Will mRNA vaccines replace some of the currently used vaccines? Perhaps they will. It seems intuitive that mRNA vaccine technology could be easily adapted to generate IAV vaccines that will work as well or better than current strategies. The most minimal advantage would be the faster production of RNA sequences versus the extra steps involved to make viral proteins. It will be very interesting to determine whether the antigenic load capacity will be higher if numerous RNA sequences can be mixed as opposed to a limited number of actual proteins without falling below a lower limit for elicitation of an effective immune response. So there might indeed be vaccines that could be improved upon by pivoting to an mRNA-based platform. However, the important question from above is the second one, could an mRNA vaccine work where all other attempts have failed? Despite the success of numerous mRNA vaccine platforms, we cannot assume that these will deal any better with the inherent variability in viruses such as HIV or HCV. Will an mRNA vaccine with limited sequence diversity perform any better than any other vaccine platform targeting the same limited number of sequences? The breadth of the quasi-species associated with these viruses will be an equal challenge for mRNA vaccines as it has been for other platforms that have been tried, and unfortunately failed thus far.

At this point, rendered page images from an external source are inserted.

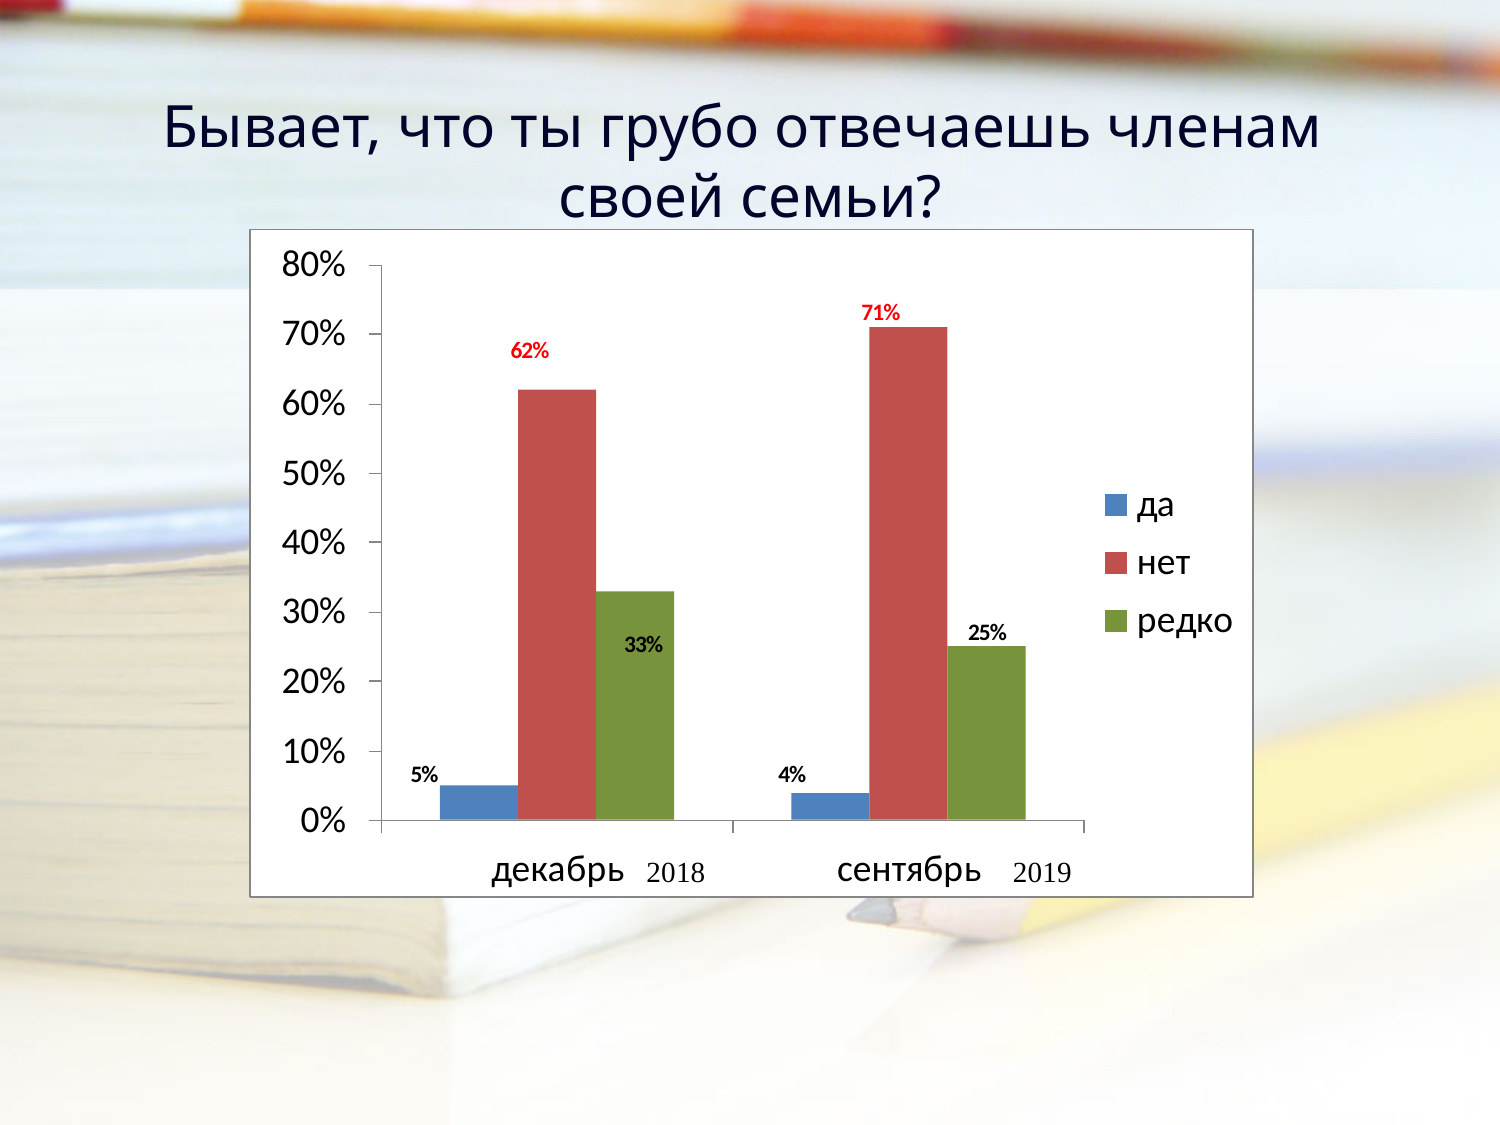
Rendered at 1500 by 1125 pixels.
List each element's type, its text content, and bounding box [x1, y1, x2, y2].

picture [0, 0, 1500, 1125]
list [112, 324, 1388, 1001]
title Бывает, что ты грубо отвечаешь членам своей семьи? [112, 99, 1388, 288]
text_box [241, 220, 1259, 905]
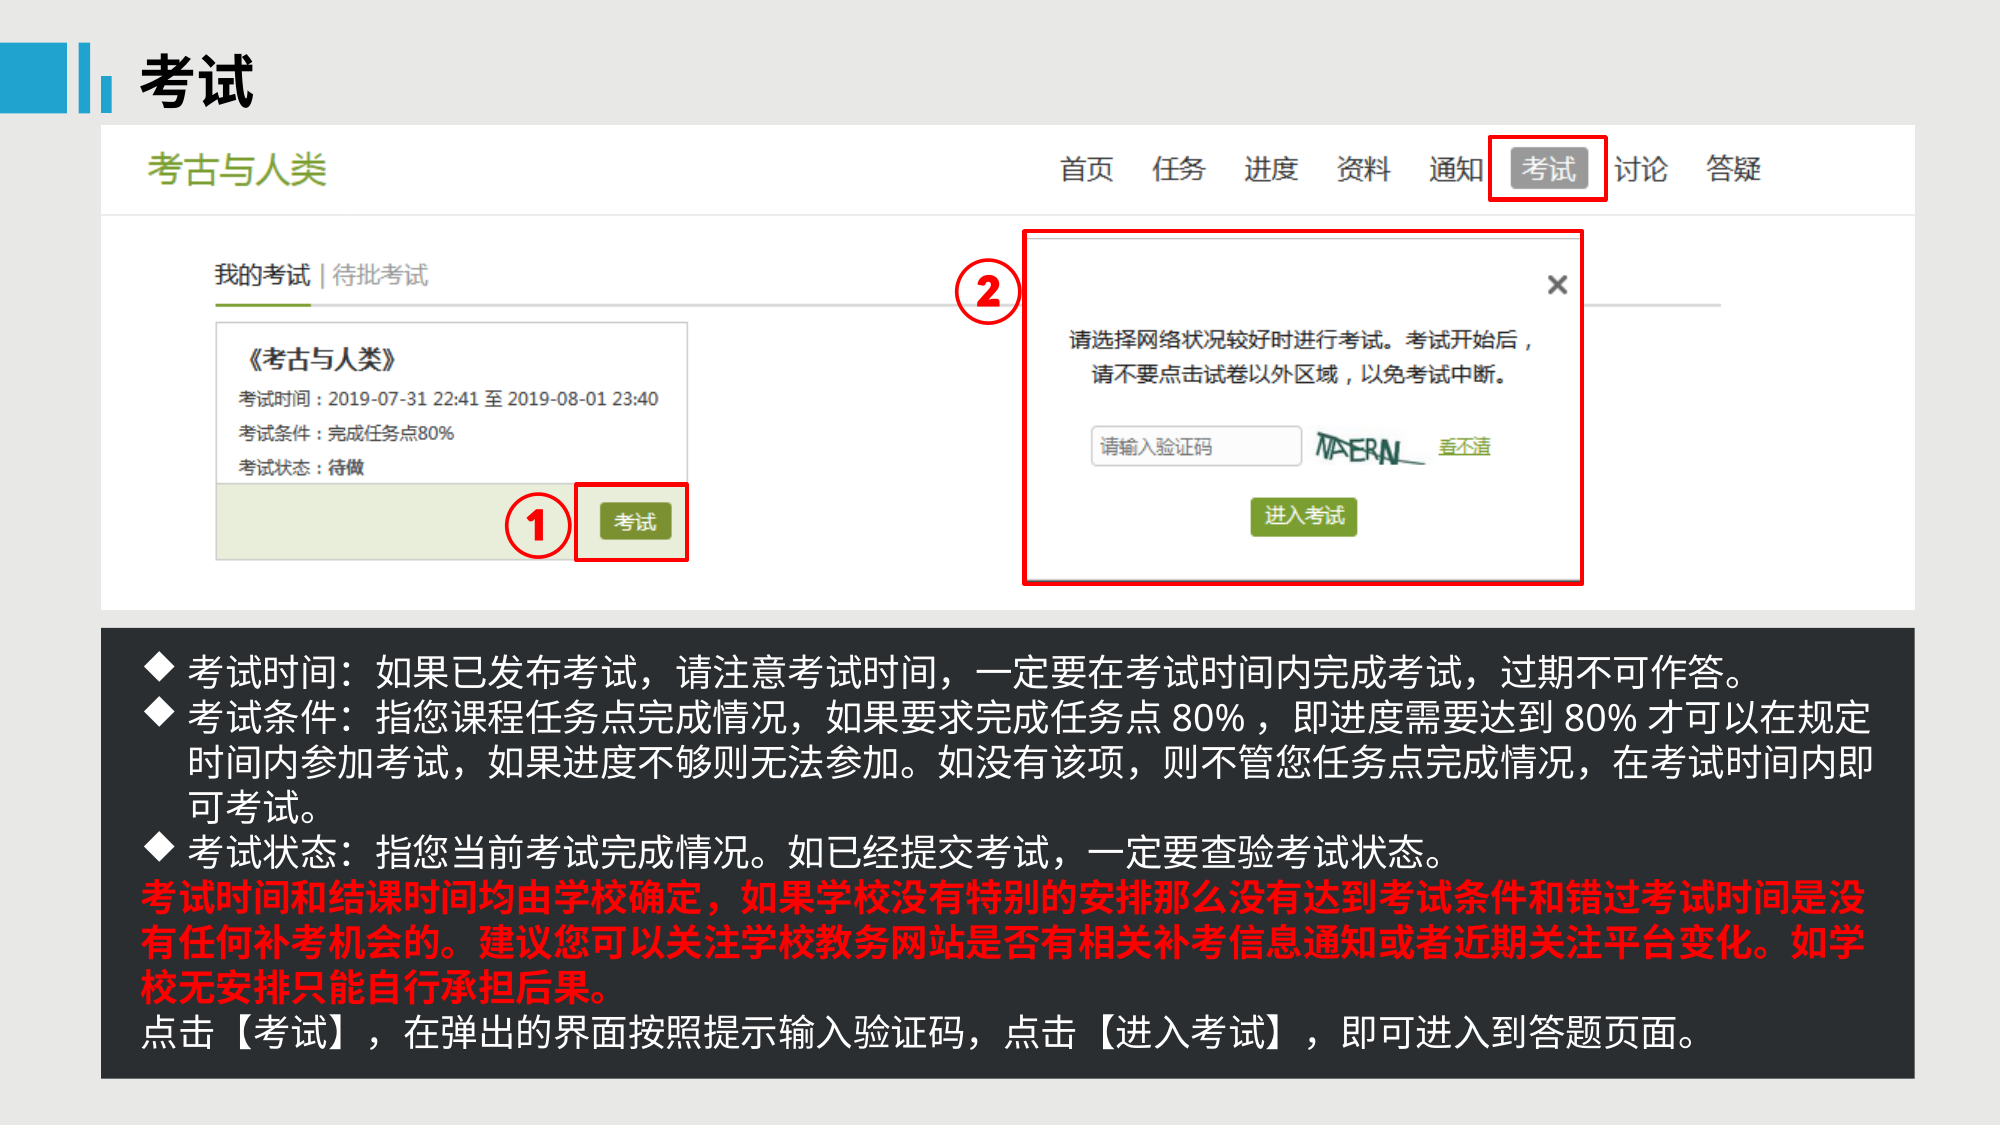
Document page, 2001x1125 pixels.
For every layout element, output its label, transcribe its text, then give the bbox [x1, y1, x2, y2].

In summary, the transfer of mRNA-based vaccine technology to the human species brought on by the COVID-19 pandemic has resulted in a scientific leap that will take years to fully appreciate and understand, which is exciting and is certainly a positive advance. The approval of additional weapons in our arsenal against current and emerging pathogens was badly needed and has been fully welcomed, but we cannot forget that all of these viruses have their own superpowers, and whether or not one type of vaccine will work better than another against a certain virus depends not only on the type of vaccine being used, but also equally on the type of virus being considered, and where that virus sits on the vaccinability spectrum.